Since its debut at the 2008 Paris auto show the Kia Soul has won many admirers for its stylish packaging of the traditional four-door hatchback concept.
It's one of Kia chief designer Peter Schreyer’s earlier works and debuted the now signature Tiger nose chromed surround detailing which has come to define most of Kia’s current product, including (in South Africa) the just-released Cerato hatch.
Changes have been kept to the minimum by Kia's designers for the Soul's 2011 facelift but includes some finessing of the car's illumination design - the most notable amendment.
LED daytime running lights (residing in new light clusters), a resurfaced bonnet and remoulded bumpers (front and rear) combine to tally the Kia Soul’s 2011 facelift.
The Soul’s infotainment system gains a reversing camera as part of the upgrade and, out of sight, Kia’s said to have added cabin insulation to improve sound deadening and render an even less intrusive driving experience.
DIRECT-INJECTION PETROL POWER
the new Kia Soul ALSO adds two new engine and transmission options to the range.
Kia’s 1.6-litre, four-cylinder engine gains direct-injection and powers up to 101kW as a result (an improvement of 10kW), supported by 164Nm of torque (up 12Nm from the port-injected 1.6).
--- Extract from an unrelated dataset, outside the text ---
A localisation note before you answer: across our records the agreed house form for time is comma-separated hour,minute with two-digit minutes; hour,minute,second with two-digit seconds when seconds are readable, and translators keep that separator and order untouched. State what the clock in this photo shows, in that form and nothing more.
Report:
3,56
According to Kia, fuel consumption averages to 7.5 litres/100km.
For Soul customers who require more urge, there's a tuned version of the two-litre four-cylinder capable of 117kW and 193Nm while returning 7.8 litres/100km during a combined urban/highway driving cycle.
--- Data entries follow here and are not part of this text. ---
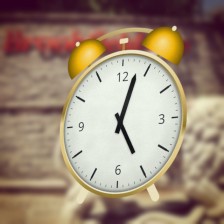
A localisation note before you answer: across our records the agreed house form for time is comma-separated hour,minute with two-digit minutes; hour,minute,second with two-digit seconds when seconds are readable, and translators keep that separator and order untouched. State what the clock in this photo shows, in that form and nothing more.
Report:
5,03
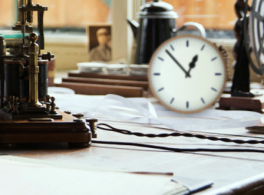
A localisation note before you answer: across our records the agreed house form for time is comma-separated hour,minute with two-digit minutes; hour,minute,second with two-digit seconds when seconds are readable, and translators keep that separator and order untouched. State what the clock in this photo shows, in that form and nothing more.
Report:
12,53
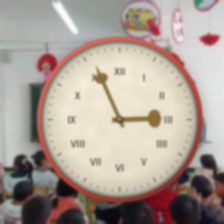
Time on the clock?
2:56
SOUL WAGON: Styling changes are slight (there’s a reversing camera hiding around the back) but new transmissions are a welcome upgrade…
Fans of the Soul range will be pleased to note that two new six-speed transmissions (automatic and manual) replace the current five-speed manual and (rather) antiquated four-speed auto.
These new transmissions will go some way to addressing what was for many a mechanical annoyance of the funky Kia hatchback - the lack of overtaking punch at higher speeds and mechanical noise coefficient of the four-speed auto when cruising along briskly.